第3章 ディエラ帝国への潜入調査

エルフと言う生き物

私は、人間と言う生き物が嫌いだった。

新聞を見ていると、出てくるのは人間が起こした事件ばかり。


日常の会話で聞こえた内容もいつも同じ。

「人間はエルフよりも寿命が短いから、短絡的な事件ばかり起こすものだ」

「エルフは人間よりも思考力が優れているから、人間はそれに嫉妬して怒りを見せるのだ」

そんな風に、私たちエルフを持ち上げ、その踏み台に人間を使うものばかりだった。

そんな生活を送っていた私は、いつしか人間を嫌うことが当たり前になっていたし、人間への優越感を持っていた。


そして40年前、戦争が起きた。

戦争の相手は、今の私の住む国だ。

その時、私たちは多くの敵兵士を手にかけてきた。

いつか、私も殺されることは分かっていた。


……しかし、『その時』はすぐに来た。

ディエラ帝国が私たちの住む砦を放棄し、私たちを切り捨てたからだ。

そして数週間後砦が陥落した。その時には立っていられる兵士はほぼおらず、みな傷病により倒れこんでいた。
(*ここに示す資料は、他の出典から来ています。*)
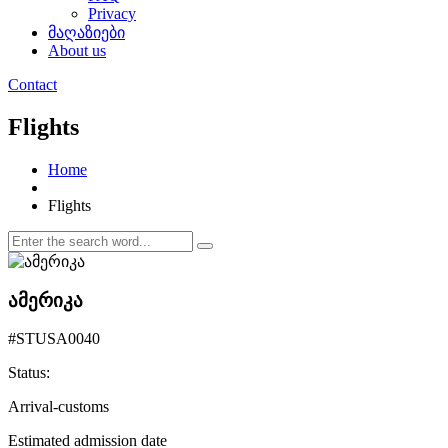
Privacy
მაღაზიები
About us
Contact
Flights
Home
Flights
ამერიკა
#STUSA0040
Status:
Arrival-customs
Estimated admission date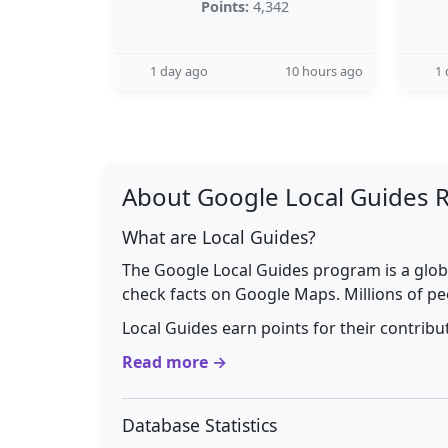
Points:
4,342
1 day ago
10 hours ago
1 
About Google Local Guides 
What are Local Guides?
The Google Local Guides program is a glob
check facts on Google Maps. Millions of pe
Local Guides earn points for their contrib
Read more →
Database Statistics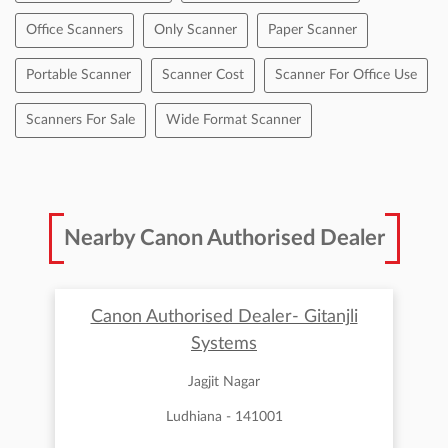
Office Scanners
Only Scanner
Paper Scanner
Portable Scanner
Scanner Cost
Scanner For Office Use
Scanners For Sale
Wide Format Scanner
Nearby Canon Authorised Dealer
Canon Authorised Dealer- Gitanjli
Systems
Jagjit Nagar
Ludhiana - 141001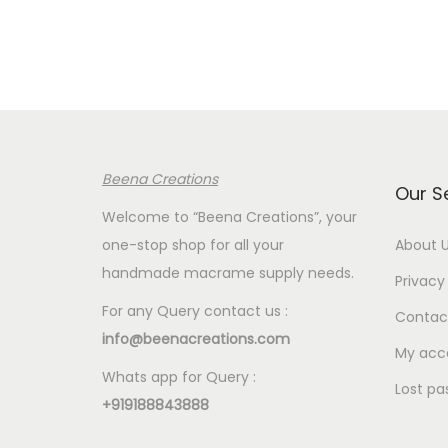
Beena Creations
Our S
Welcome to “Beena Creations”, your
one-stop shop for all your
About 
handmade macrame supply needs.
Privacy 
For any Query contact us :
Contac
info@beenacreations.com
My acc
Whats app for Query :
Lost pa
+919188843888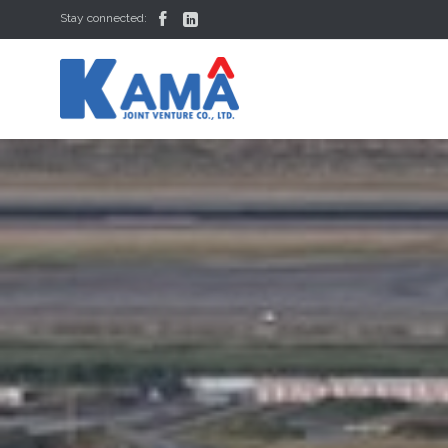


Stay connected: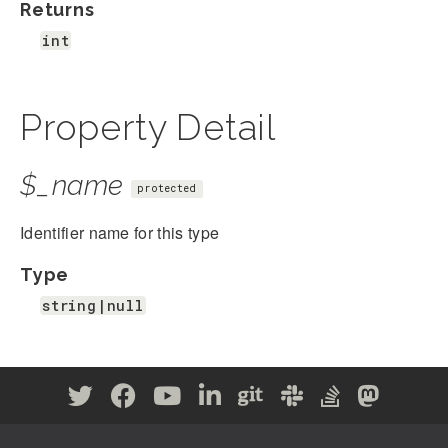
Returns
int
Property Detail
$_name
protected
Identifier name for this type
Type
string|null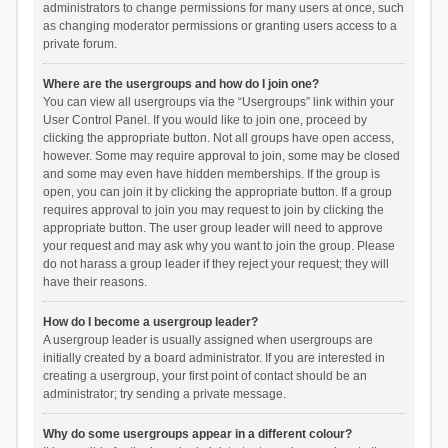
administrators to change permissions for many users at once, such
as changing moderator permissions or granting users access to a
private forum.
Where are the usergroups and how do I join one?
You can view all usergroups via the “Usergroups” link within your
User Control Panel. If you would like to join one, proceed by
clicking the appropriate button. Not all groups have open access,
however. Some may require approval to join, some may be closed
and some may even have hidden memberships. If the group is
open, you can join it by clicking the appropriate button. If a group
requires approval to join you may request to join by clicking the
appropriate button. The user group leader will need to approve
your request and may ask why you want to join the group. Please
do not harass a group leader if they reject your request; they will
have their reasons.
How do I become a usergroup leader?
A usergroup leader is usually assigned when usergroups are
initially created by a board administrator. If you are interested in
creating a usergroup, your first point of contact should be an
administrator; try sending a private message.
Why do some usergroups appear in a different colour?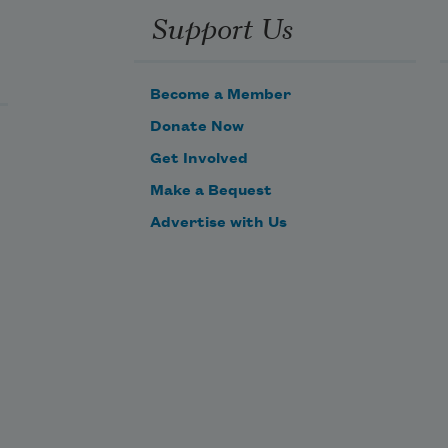
Support Us
Become a Member
Donate Now
Get Involved
Make a Bequest
Advertise with Us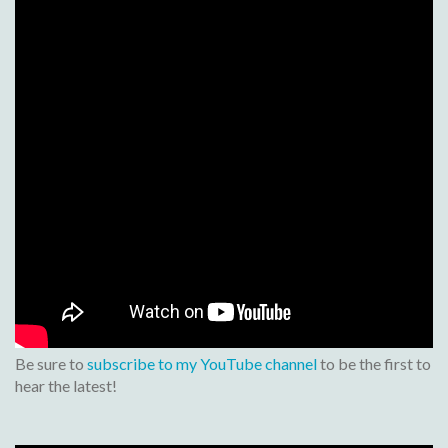
Be sure to
subscribe to my YouTube channel
to be the first to
hear the latest!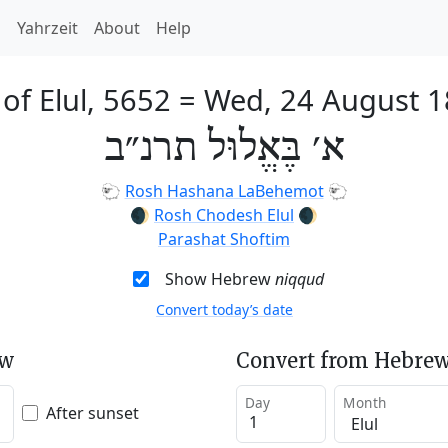
h
Yahrzeit
About
Help
 of Elul, 5652
=
Wed, 24 August 
א׳ בֶּאֱלוּל תרנ״ב
🐑
Rosh Hashana LaBehemot
🐑
🌒
Rosh Chodesh Elul
🌒
Parashat Shoftim
Show Hebrew
niqqud
Convert today’s date
ew
Convert from Hebrew
Day
Month
After sunset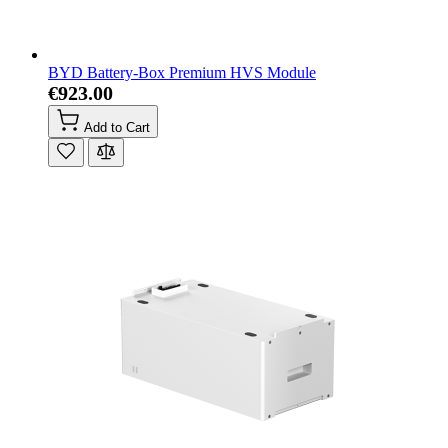
BYD Battery-Box Premium HVS Module
€923.00
Add to Cart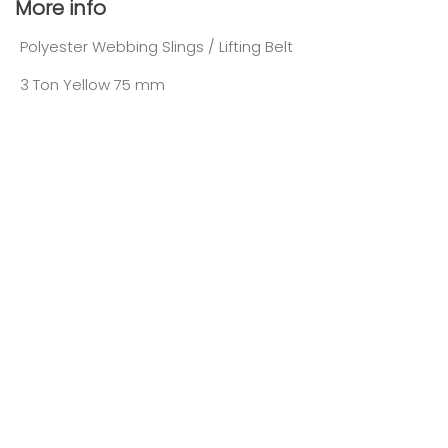
More info
Polyester Webbing Slings / Lifting Belt
3 Ton Yellow 75 mm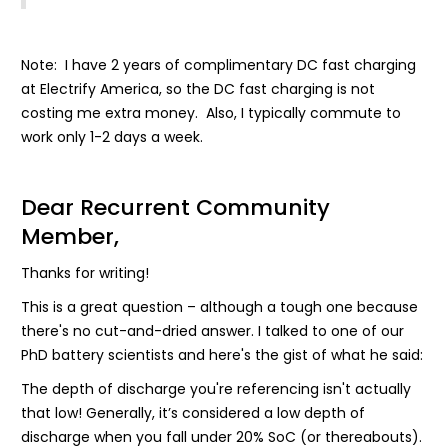
Note: I have 2 years of complimentary DC fast charging
at Electrify America, so the DC fast charging is not
costing me extra money. Also, I typically commute to
work only 1-2 days a week.
Dear Recurrent Community
Member,
Thanks for writing!
This is a great question – although a tough one because
there's no cut-and-dried answer. I talked to one of our
PhD battery scientists and here's the gist of what he said:
The depth of discharge you're referencing isn't actually
that low! Generally, it’s considered a low depth of
discharge when you fall under 20% SoC (or thereabouts).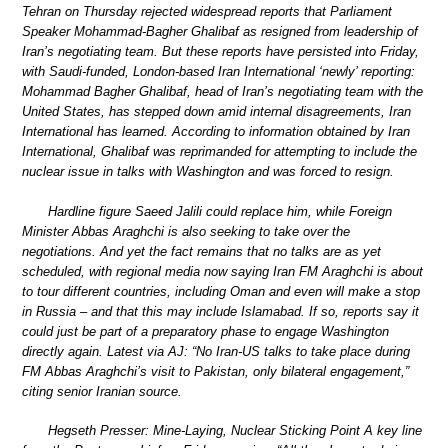
Tehran on Thursday rejected widespread reports that Parliament
Speaker Mohammad-Bagher Ghalibaf as resigned from leadership of
Iran’s negotiating team. But these reports have persisted into Friday,
with Saudi-funded, London-based Iran International ‘newly’ reporting:
Mohammad Bagher Ghalibaf, head of Iran’s negotiating team with the
United States, has stepped down amid internal disagreements, Iran
International has learned. According to information obtained by Iran
International, Ghalibaf was reprimanded for attempting to include the
nuclear issue in talks with Washington and was forced to resign.
Hardline figure Saeed Jalili could replace him, while Foreign
Minister Abbas Araghchi is also seeking to take over the
negotiations. And yet the fact remains that no talks are as yet
scheduled, with regional media now saying Iran FM Araghchi is about
to tour different countries, including Oman and even will make a stop
in Russia – and that this may include Islamabad. If so, reports say it
could just be part of a preparatory phase to engage Washington
directly again. Latest via AJ: “No Iran-US talks to take place during
FM Abbas Araghchi’s visit to Pakistan, only bilateral engagement,”
citing senior Iranian source.
Hegseth Presser: Mine-Laying, Nuclear Sticking Point A key line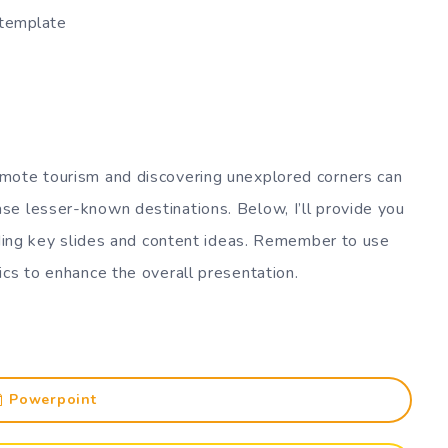
 template
mote tourism and discovering unexplored corners can
se lesser-known destinations. Below, I’ll provide you
luding key slides and content ideas. Remember to use
ics to enhance the overall presentation.
Powerpoint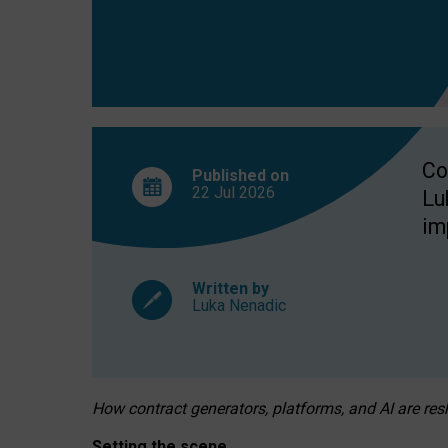
Co
Published on
22 Jul
2026
Lu
im
Written by
Luka Nenadic
How contract generators, platforms, and AI are r
Setting the scene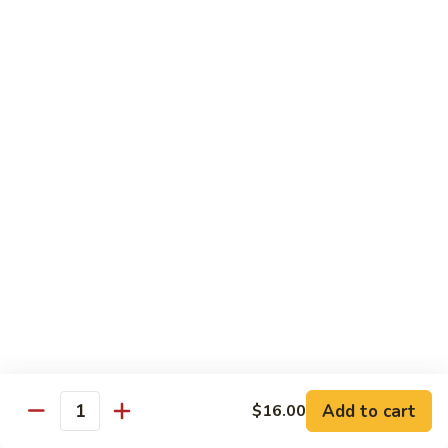
Regular
Regular Sushi Combo
Sushi
Combo
5 pcs. nigiri: tuna, salmon, white fish, shrimp, kani &
California roll
$15.25
Deluxe
Deluxe Sushi Combo
Sushi
Combo
Salmon maki roll & 8 pcs. nigiri: tuna, salmon, white fish,
hamachi, kani, ebi, eel and tobiko
$21.75
Sashimi
Sashimi Combo
Combo
3 pcs. tuna, 3 pcs. salmon & 3 pcs. yellowtail
$18.50
Add to cart
$16.00
Quantity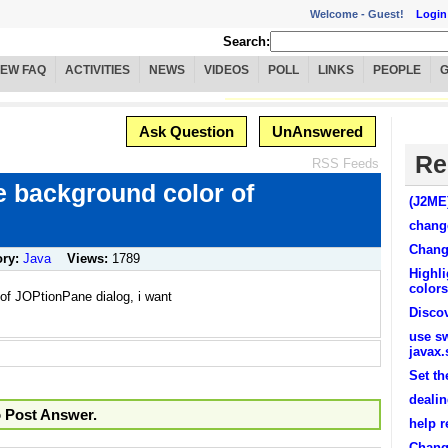
Welcome -
Guest!
Login
Search:
IEW FAQ
ACTIVITIES
NEWS
VIDEOS
POLL
LINKS
PEOPLE
Ask Question
UnAnswered
Re
RSS Feeds
e background color of
(J2ME
change
Chang
ory:
Java
Views:
1789
Highli
colors
of JOPtionPane dialog, i want
Disco
use s
javax
Set th
deali
o Post Answer.
help r
Chang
当然私も、その一人だ。せめて苦しまずに死ねるなら幸いだ、とも思っていた。……だが、

「急いで、敵兵の救護に当たれ!」

と言う声が聞こえてきた。それが今の夫だった。


次に意識が目覚めた時、私はベッドの上だった。

人間たちは私への敵意を見せながらも、手を止めることなく看護を続けていた。

「なんで、敵兵である私たちを助けるの?」

それを聞くと、人間たちは色々な反応を示した。中には、

「お前たちを捕虜とした方が、和平交渉に有利だからだ」

「お前たちを法の場でさばいてもらうためだ」

そう敵意を込めた口調で言うものもいたが、その言葉の裏には違うものを感じた。

エルフの世界にはないが、どこか暖かい感情。

それが、最初に人間……いや、他種族そのものに興味を持ったきっかけだった。


数年後、私の国は破れ夫の国……今の王国と和平条約を結んだ。

私は傷病所で再会した夫と結婚し、夫の国で働くようになった。

勿論、両親はみな反対した。

人間と結婚しても、すぐに歳をとり、晩年は介護が必要になる。

そんな人生を棒にふるようなことをするんじゃない、と。

みなそう言っていたが、私は夫と結婚して後悔はなかった。

夫の寿命はずっと短いけれど、その短い分の密度で私を愛してくれた。

夫は私以外にも愛情を注いでいた。それが自分にとって損になるような相手でも、だ。

それに『ヒューマニズム』という名前があると知ったのは、結婚してからだった。

私は今でも、その価値観を理解できない。だが、夫のその価値観は、私は好きだった。


30年ほどともに過ごし、夫は少しずつ老いていった。

それでも、私にとっては出会った時のまま、素敵な夫でしかなかった。

私は要職に就くのをやめ、受付嬢として働きはじめた。

別に夫に頼まれたわけではない。……夫と少しでも長くいたいと思ったためだ。

……だが数年前、私は夫に病を患っていることを聞かされた。

私はその時、ようやく夫の「死」を意識した。その時のショックは忘れない。


「……どうした、ロナ? うなされていたぞ?」

「え? ううん、何でもない」

「それなら良いんじゃが……。ロナ、いつもありがとうな」

「気にしないで。私の方が寿命は長いんだから、短命の人間の介護くらい、覚悟してたわ」

「ああ、それもそうじゃが……。そばにいてくれることが、嬉しいんじゃよ」

「どういうこと?」

「ただ、一緒に居て話をして、ご飯を食べて、ゲームで遊んで……そう言う日常が、ありがたいことだって思ってな。……それだけじゃよ」

「そう。……それなら、私もありがと。そばに居て幸せなのは、私も同じよ?」

「そうか……。それなら、よかった」

そう言って、夫はまた眠り始めた。


夫の顔を見ていれば分かる。今も病による激痛と必死に戦っていることを。

そして、寿命がもう残り少ないことも。

だから私は、夫の命が少しでも伸びるなら、何でもする。そのためには、国を裏切ることは何とも思わないし、関係ない人が苦しんでも心は痛まない。


それがエルフと言う生き物なのだから。